**RECORD EXCERPTS**

········

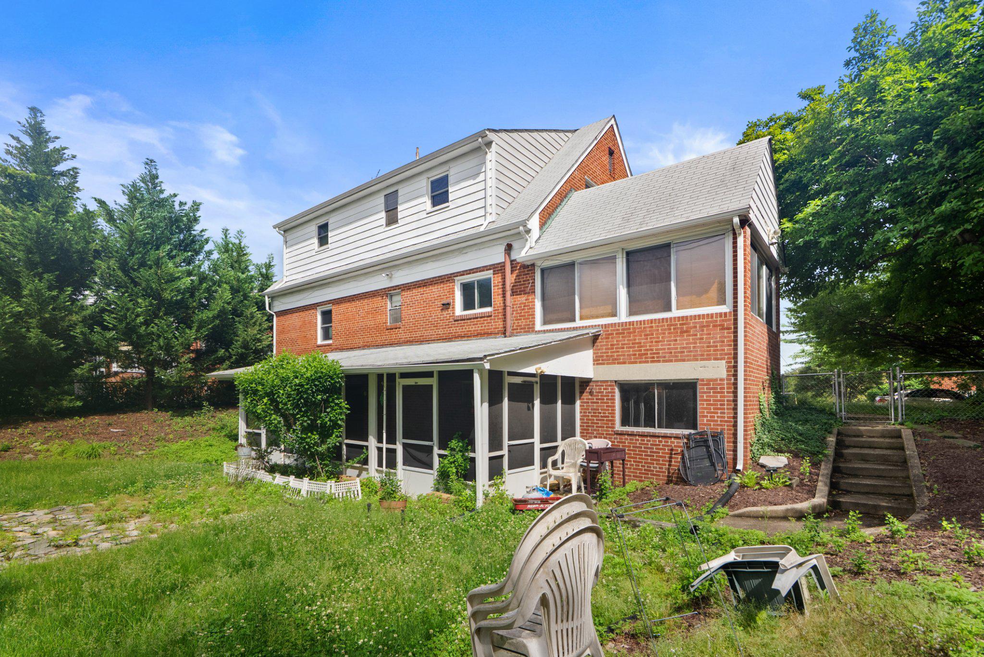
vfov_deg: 73.8
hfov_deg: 96.7
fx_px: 437
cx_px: 492
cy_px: 328
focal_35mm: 16
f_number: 8
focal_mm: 16
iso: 320
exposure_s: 1/250
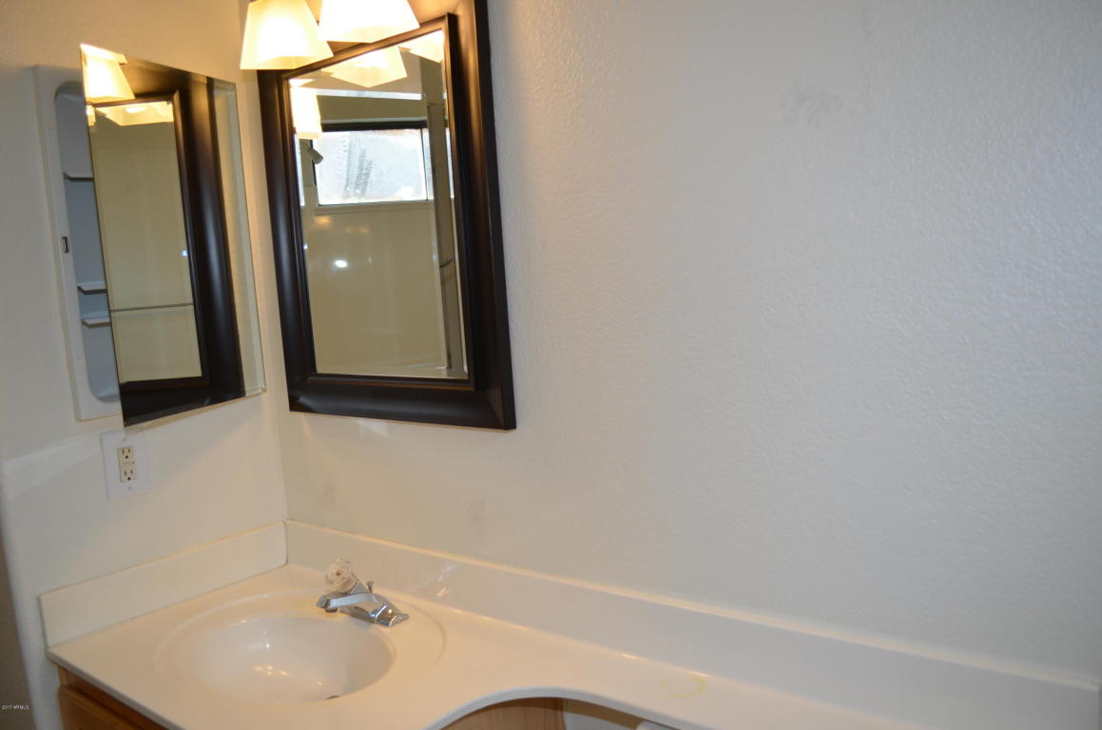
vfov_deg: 47.7
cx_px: 551
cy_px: 365
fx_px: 825
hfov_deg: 67.5
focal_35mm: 27
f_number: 4
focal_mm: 18
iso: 250
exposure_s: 1/60
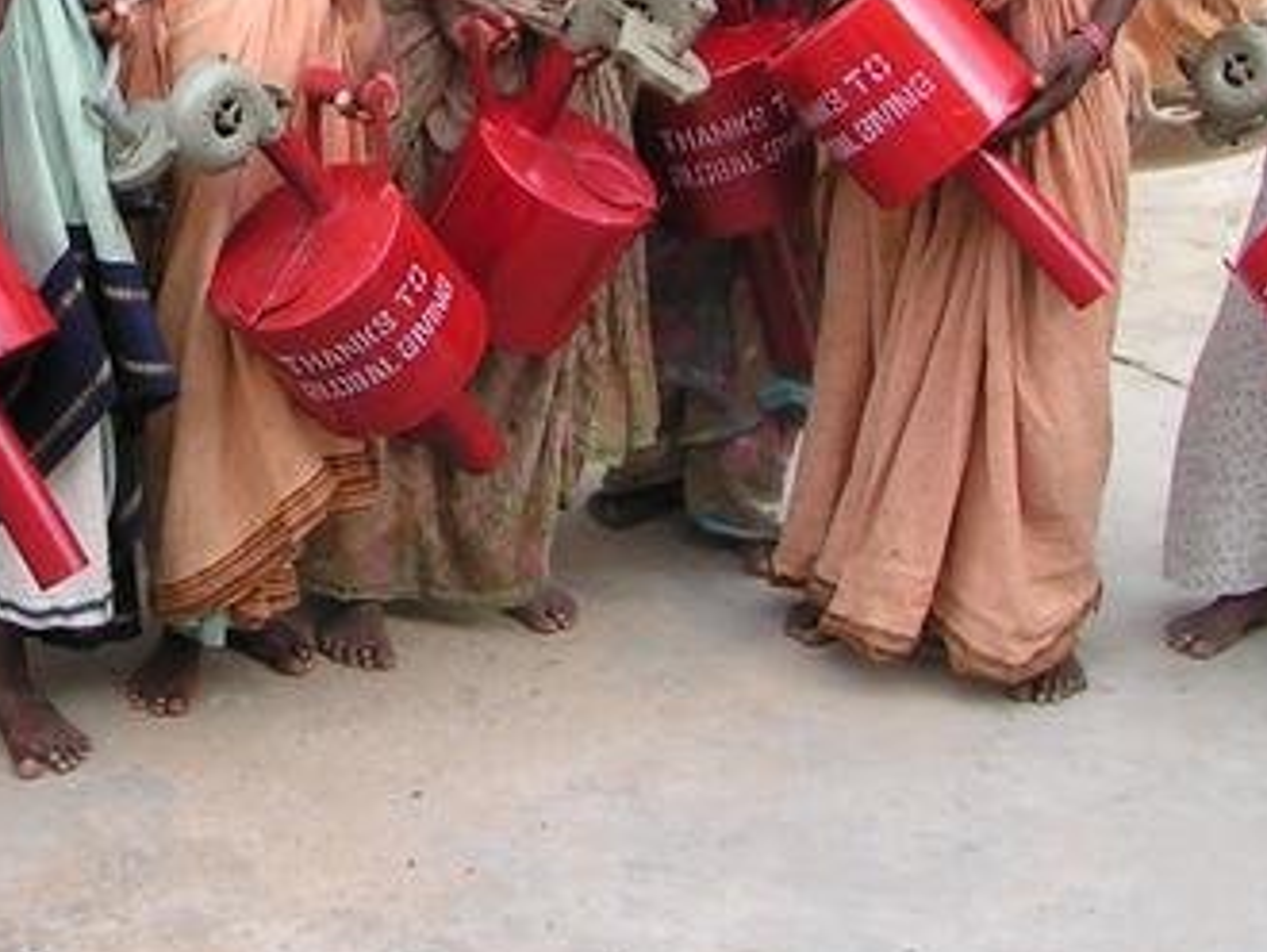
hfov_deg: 20.6
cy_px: 8
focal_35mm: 92
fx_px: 3370
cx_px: 19
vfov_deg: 15.8
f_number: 5.6
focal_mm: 5.8
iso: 50
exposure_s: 1/60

········

Leave out the pictures and copy exactly the lines from the one with "focal_35mm: 16" through the last line of the records above.

**COMPLETED TASK**
focal_35mm: 16
f_number: 8
focal_mm: 16
iso: 320
exposure_s: 1/250
vfov_deg: 47.7
cx_px: 551
cy_px: 365
fx_px: 825
hfov_deg: 67.5
focal_35mm: 27
f_number: 4
focal_mm: 18
iso: 250
exposure_s: 1/60
hfov_deg: 20.6
cy_px: 8
focal_35mm: 92
fx_px: 3370
cx_px: 19
vfov_deg: 15.8
f_number: 5.6
focal_mm: 5.8
iso: 50
exposure_s: 1/60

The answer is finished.